→ **Your objective**
Check every line of the entries below for the word "parameter", then give only the number of lines that have it.

___ Material for the task ___

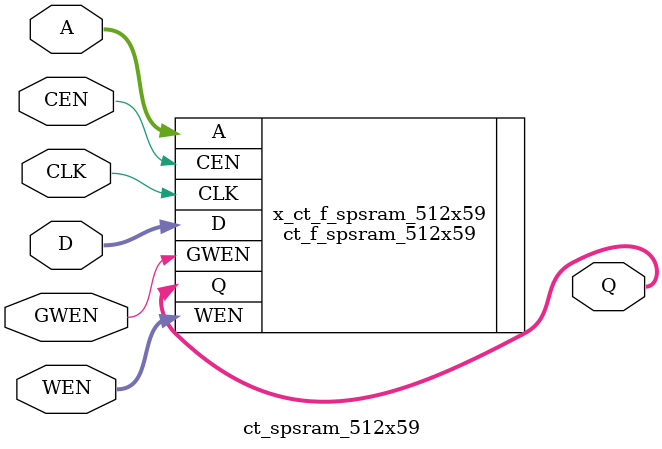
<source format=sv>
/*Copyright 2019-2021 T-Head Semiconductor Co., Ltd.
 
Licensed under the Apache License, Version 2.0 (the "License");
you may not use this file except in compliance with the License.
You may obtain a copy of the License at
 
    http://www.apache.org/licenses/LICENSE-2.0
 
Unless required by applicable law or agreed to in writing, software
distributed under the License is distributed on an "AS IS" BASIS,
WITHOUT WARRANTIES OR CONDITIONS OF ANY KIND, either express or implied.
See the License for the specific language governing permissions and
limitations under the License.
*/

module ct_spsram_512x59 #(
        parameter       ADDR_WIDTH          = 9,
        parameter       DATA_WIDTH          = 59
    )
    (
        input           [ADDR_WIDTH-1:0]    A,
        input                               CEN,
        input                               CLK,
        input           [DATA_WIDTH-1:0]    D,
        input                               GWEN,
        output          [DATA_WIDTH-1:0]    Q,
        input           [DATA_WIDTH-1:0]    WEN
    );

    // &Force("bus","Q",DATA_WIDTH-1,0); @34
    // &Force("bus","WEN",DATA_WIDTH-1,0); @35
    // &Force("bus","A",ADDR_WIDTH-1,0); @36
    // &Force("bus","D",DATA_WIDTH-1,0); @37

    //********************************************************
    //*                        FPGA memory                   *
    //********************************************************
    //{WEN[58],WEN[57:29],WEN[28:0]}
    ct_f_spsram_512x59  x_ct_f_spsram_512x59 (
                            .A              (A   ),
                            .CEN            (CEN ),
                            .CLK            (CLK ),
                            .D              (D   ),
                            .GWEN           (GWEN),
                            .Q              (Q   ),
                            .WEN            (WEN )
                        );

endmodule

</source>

___

→ **Exercise output**
2